## Exercise data:
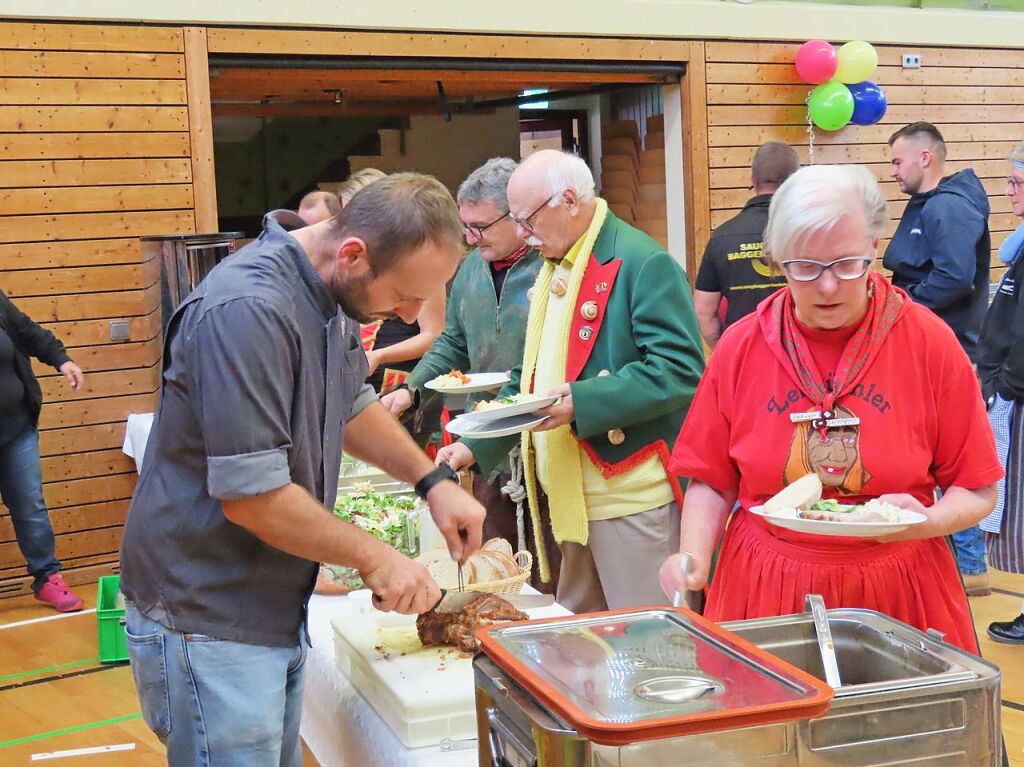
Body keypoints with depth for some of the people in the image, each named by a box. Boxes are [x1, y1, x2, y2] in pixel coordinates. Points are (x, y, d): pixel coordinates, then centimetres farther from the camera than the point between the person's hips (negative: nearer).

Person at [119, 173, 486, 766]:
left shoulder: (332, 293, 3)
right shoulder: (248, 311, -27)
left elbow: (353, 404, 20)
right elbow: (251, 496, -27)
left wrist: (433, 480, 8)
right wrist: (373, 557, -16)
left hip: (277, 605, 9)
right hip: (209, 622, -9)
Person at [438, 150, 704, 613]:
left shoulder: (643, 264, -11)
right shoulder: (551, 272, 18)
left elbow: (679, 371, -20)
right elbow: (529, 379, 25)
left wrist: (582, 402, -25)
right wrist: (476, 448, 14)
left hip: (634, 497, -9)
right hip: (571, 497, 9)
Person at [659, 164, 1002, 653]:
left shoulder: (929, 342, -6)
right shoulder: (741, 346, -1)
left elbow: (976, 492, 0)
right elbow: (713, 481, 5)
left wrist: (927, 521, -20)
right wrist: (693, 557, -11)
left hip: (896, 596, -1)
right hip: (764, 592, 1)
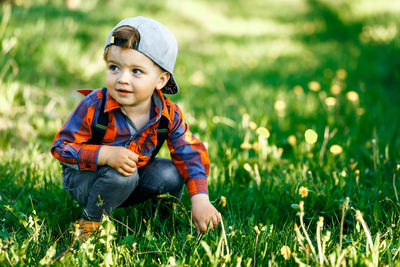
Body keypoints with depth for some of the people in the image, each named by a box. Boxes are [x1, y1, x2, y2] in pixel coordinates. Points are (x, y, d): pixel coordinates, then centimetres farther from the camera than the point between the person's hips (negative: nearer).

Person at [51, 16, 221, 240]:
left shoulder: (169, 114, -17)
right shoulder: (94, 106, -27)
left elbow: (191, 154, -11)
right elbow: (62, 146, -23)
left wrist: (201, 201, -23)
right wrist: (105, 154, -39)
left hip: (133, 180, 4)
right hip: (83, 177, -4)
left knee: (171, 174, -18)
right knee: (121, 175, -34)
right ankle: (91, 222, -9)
...
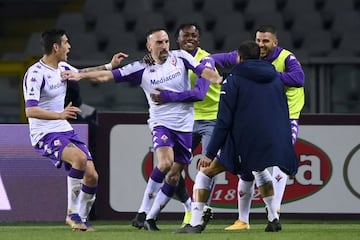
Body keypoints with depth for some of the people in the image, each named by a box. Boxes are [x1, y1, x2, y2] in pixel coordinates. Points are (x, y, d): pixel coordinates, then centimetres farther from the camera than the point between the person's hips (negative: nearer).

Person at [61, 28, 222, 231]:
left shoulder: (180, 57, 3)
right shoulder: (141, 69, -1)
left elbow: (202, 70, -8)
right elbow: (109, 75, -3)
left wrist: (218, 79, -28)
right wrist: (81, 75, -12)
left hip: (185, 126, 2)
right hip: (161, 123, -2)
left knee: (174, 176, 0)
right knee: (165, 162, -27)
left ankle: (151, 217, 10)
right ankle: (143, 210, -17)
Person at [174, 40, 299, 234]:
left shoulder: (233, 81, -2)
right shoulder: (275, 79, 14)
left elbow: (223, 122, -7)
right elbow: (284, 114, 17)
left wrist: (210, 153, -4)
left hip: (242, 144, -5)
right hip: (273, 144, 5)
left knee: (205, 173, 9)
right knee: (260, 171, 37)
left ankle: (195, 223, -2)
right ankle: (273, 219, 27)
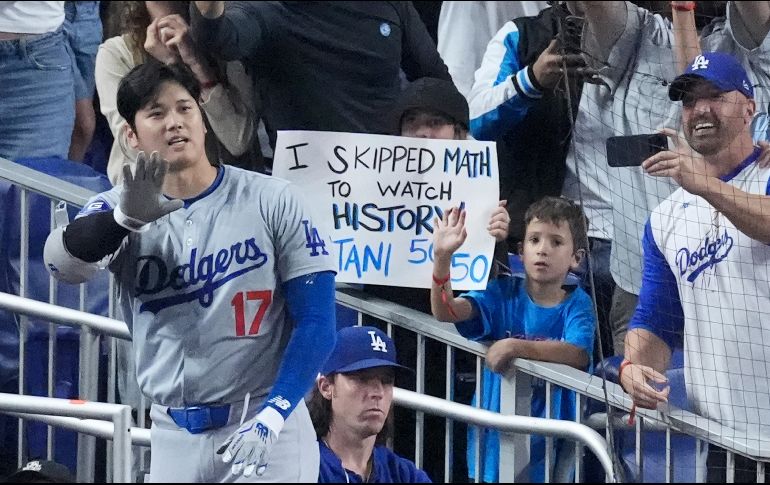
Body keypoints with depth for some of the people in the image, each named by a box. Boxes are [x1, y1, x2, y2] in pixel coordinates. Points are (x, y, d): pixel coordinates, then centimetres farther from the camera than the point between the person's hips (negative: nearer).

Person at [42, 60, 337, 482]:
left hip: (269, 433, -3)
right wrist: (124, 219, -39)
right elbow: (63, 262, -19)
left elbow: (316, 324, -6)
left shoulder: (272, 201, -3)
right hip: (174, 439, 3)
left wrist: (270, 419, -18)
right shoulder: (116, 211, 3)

## What is needed:
Please copy out each line of the material that holds the string "knee".

## Result:
left knee: (171, 174, -18)
right knee: (121, 175, -34)
left knee: (174, 176, 0)
right knee: (165, 162, -27)
left knee: (205, 173, 9)
right knee: (260, 171, 37)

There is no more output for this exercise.